Skip to content

0x500 Theory

1. Automatic Differentiation

Check this video

To follow the video, we are using numerator notation here:

Let \(f: \mathbb{R}^n \to \mathbb{R} = D \cdot C \cdot B \cdot A = D(C(B(A(\mathbf{x}))))\)

where \(\mathbf{x}\) can be thought as weights and the scalar \(y\) is the target label

\[y = D(\mathbf{c}), \mathbf{c}=C(\mathbf{b}), \mathbf{b}=B(\mathbf{a}), \mathbf{a}=A(\mathbf{x})\]

The Jacobian \(f'(\mathbf{x}) \in R^{1 \times n}\) is a multiplication of a few other Jacobian matrices:

\[f'(\mathbf{x}) = \frac{\partial y}{\partial \mathbf{c}}\frac{\partial \mathbf{c}}{\partial \mathbf{b}}\frac{\partial \mathbf{b}}{\partial \mathbf{a}}\frac{\partial \mathbf{a}}{\partial \mathbf{x}}\]

There are many ways to order the multiplication, typically,

1.1. Forward-Mode

This is push-forward computing, it computes \(\frac{\partial \mathbf{b}}{\partial \mathbf{x}}\) everytime from right side:

\[\frac{\partial \mathbf{b}}{\partial \mathbf{x}} = \begin{bmatrix} \dfrac{\partial b_1}{\partial x_1} & \cdots & \dfrac{\partial b_1}{\partial x_n}\\ \vdots & \ddots & \vdots\\ \dfrac{\partial b_m}{\partial x_1} & \cdots & \dfrac{\partial b_m}{\partial x_n} \end{bmatrix}\]


\[f'(\mathbf{x}) = (\frac{\partial y}{\partial \mathbf{c}}(\frac{\partial \mathbf{c}}{\partial \mathbf{b}}(\frac{\partial \mathbf{b}}{\partial \mathbf{a}}\frac{\partial \mathbf{a}}{\partial \mathbf{x}})))\]

It is convenient to be combine with Jacobian-vector product (JVP)

\[f'(\mathbf{x}) \mathbf{v} = (\frac{\partial y}{\partial \mathbf{c}}(\frac{\partial \mathbf{c}}{\partial \mathbf{b}}(\frac{\partial \mathbf{b}}{\partial \mathbf{a}}(\frac{\partial \mathbf{a}}{\partial \mathbf{x}} \mathbf{v}))))\]

1.1.1. JVP

Jax implement forward-mode with JVP, it is a way to get a Python function for evaluating

\[(x,v) \to (f(x), \partial f(x) v)\]

Its interface is jvp :: (a -> b) -> a -> T a -> (b, T b) where T a is a tangent vector

For example, if \(f: \mathbb{R}^n \to \mathbb{R}^m\), then \(\partial f(x): \mathbb{R}^n \to \mathbb{R}^m\), \((x,v): (\mathbb{R}^n, \mathbb{R}^n)\) and \((f(x), \partial f(x) v): (\mathbb{R}^m, \mathbb{R}^m)\)

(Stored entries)
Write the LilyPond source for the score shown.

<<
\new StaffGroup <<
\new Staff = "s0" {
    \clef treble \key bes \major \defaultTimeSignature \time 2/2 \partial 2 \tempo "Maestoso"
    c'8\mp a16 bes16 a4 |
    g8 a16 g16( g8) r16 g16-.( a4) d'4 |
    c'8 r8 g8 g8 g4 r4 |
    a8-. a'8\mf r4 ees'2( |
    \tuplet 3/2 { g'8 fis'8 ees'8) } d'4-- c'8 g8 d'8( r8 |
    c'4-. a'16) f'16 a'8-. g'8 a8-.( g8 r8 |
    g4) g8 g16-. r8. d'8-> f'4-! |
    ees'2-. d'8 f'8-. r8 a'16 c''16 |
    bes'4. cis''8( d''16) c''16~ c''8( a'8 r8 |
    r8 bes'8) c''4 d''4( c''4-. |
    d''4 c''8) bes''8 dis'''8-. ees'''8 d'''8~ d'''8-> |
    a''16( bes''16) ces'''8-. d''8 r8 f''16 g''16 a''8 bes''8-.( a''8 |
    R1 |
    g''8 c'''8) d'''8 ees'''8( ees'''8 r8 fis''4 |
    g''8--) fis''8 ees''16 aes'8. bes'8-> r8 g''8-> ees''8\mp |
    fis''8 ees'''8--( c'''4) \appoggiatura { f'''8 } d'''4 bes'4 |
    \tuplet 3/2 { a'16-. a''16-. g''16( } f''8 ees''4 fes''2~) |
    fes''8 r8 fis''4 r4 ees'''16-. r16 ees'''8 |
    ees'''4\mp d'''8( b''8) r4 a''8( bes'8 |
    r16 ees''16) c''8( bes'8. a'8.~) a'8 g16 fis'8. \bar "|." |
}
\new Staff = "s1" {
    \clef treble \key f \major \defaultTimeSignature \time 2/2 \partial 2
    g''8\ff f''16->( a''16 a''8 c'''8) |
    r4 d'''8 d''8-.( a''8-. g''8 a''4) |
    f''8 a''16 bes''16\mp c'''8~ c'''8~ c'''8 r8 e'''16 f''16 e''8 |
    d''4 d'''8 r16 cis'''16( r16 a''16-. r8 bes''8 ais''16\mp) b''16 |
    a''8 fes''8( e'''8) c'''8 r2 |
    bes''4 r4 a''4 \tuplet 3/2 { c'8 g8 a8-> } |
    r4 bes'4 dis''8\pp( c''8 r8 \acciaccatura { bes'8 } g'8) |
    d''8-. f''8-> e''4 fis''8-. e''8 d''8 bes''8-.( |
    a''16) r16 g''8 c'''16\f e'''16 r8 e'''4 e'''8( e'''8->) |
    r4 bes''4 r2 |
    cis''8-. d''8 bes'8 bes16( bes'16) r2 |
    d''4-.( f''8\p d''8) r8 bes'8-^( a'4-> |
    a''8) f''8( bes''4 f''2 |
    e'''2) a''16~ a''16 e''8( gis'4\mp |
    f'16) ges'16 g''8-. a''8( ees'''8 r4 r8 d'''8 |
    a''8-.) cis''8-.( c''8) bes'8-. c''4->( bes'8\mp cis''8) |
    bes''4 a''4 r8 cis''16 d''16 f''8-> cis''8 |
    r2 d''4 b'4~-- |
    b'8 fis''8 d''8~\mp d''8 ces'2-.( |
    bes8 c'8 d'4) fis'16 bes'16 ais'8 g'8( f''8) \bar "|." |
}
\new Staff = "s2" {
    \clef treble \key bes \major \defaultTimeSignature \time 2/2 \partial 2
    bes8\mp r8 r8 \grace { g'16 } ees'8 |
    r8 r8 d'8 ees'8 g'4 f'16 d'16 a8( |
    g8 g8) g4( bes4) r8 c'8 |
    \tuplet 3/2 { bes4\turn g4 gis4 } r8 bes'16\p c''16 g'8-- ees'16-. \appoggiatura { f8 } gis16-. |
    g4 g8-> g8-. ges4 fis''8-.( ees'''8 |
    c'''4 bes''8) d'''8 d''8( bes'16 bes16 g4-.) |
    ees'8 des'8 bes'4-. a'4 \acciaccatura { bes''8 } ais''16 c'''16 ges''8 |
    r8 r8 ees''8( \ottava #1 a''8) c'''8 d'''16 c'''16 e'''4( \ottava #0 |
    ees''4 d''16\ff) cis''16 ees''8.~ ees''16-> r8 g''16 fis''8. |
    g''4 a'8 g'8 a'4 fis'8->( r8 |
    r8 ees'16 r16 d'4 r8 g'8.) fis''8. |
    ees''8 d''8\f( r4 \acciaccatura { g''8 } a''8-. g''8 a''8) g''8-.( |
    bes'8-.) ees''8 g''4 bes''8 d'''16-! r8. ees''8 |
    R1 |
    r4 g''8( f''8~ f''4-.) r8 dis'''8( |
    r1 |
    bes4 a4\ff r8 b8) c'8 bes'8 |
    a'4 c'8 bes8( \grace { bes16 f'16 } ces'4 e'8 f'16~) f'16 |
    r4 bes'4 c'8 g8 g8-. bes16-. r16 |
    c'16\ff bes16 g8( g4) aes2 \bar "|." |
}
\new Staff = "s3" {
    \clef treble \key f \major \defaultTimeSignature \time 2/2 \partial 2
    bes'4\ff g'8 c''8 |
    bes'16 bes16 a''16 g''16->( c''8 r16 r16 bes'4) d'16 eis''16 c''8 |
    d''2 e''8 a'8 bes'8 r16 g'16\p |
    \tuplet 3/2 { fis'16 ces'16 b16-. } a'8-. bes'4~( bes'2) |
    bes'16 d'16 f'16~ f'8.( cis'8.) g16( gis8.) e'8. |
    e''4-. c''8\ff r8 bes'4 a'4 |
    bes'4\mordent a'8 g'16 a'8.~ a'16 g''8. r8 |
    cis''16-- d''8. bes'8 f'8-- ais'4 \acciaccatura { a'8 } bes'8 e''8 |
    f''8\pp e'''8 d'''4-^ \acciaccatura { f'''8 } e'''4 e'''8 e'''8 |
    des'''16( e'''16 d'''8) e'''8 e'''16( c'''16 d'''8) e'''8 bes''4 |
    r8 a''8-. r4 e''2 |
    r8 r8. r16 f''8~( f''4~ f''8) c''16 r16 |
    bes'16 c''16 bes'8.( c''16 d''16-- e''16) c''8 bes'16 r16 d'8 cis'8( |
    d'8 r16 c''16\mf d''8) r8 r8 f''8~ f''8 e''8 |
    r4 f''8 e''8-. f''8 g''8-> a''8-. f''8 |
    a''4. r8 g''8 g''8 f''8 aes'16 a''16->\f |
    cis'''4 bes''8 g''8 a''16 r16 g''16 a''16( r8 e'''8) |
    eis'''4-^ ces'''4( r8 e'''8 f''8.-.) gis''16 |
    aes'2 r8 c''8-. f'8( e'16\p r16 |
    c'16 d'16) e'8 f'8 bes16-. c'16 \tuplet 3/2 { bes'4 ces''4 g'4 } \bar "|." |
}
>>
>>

▸ Your tasks:
A – Rewrite the part of the automatic differentiation text that opens with the words containing "1.1. Forward-Mode" and closes with "Jacobian-vector product (JVP)", putting "natural" in place of "convenient".
B – Name the functions whose composition defines f in the automatic differentiation text.
C – Write the next part of the automatic differentiation text, picking up after its final sentence.
This listing was taken from a separate source.

▸ Answers to the problems:
A –
1.1. Forward-Mode

This is push-forward computing, it computes \(\frac{\partial \mathbf{b}}{\partial \mathbf{x}}\) everytime from right side:

\[\frac{\partial \mathbf{b}}{\partial \mathbf{x}} = \begin{bmatrix} \dfrac{\partial b_1}{\partial x_1} & \cdots & \dfrac{\partial b_1}{\partial x_n}\\ \vdots & \ddots & \vdots\\ \dfrac{\partial b_m}{\partial x_1} & \cdots & \dfrac{\partial b_m}{\partial x_n} \end{bmatrix}\]


\[f'(\mathbf{x}) = (\frac{\partial y}{\partial \mathbf{c}}(\frac{\partial \mathbf{c}}{\partial \mathbf{b}}(\frac{\partial \mathbf{b}}{\partial \mathbf{a}}\frac{\partial \mathbf{a}}{\partial \mathbf{x}})))\]

It is natural to be combine with Jacobian-vector product (JVP)

B – D, C, B, A

C –
jvp algebra with dual number we can represents algebra over jvp using dual number, it augmenting real \(a\) to a tuple \(a + b\epsilon\) where \(a\) is primal, \(b\) is tangent and \(\epsilon^2 = 0\) which gives the primitives such as

\[(x+x'\epsilon) + (y + y' \epsilon) = (x+y) + (x'+y')\epsilon\]
\[(x+x'\epsilon)(y + y'\epsilon) = (xy) + (xy' + yx')\epsilon\]

See this doc how to implement jvp for a new Jax primitive

# f(x) = log(x) => f'(x) v = v/x

def log_jvp(x, v):
    return lax.div(v,x)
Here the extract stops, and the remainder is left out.